* Task to complete *
Below are some entries. Copy each line in them that holds "shoulder".

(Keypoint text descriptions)
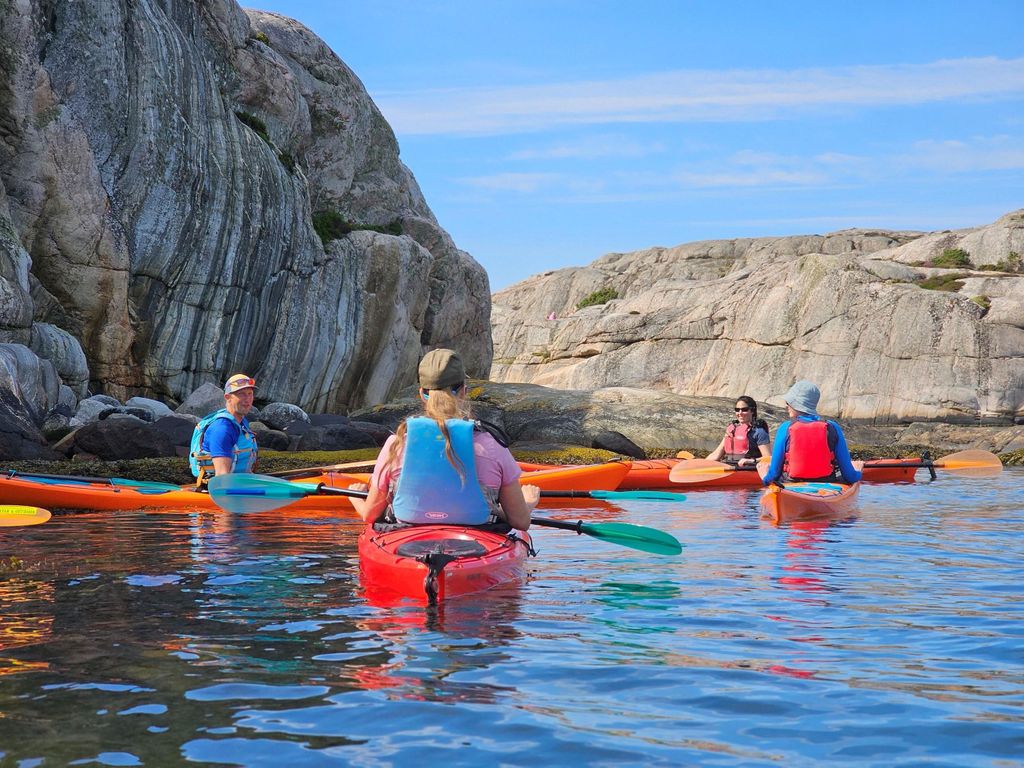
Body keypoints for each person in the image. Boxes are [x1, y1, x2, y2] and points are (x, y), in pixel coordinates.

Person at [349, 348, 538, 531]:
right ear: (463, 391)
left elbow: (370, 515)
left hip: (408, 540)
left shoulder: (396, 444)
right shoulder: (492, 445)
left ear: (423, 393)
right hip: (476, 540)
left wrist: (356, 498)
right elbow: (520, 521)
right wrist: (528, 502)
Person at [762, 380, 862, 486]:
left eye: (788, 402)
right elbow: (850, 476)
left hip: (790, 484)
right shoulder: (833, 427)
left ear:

--

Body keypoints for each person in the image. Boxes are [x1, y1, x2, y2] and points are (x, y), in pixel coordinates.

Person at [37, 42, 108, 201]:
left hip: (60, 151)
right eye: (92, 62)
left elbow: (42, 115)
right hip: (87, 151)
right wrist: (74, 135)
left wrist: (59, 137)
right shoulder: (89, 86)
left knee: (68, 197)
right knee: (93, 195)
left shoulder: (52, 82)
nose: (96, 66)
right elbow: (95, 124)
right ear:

* Written reply *
left shoulder: (396, 444)
right shoulder: (492, 445)
right shoulder: (833, 427)
right shoulder: (89, 86)
left shoulder: (52, 82)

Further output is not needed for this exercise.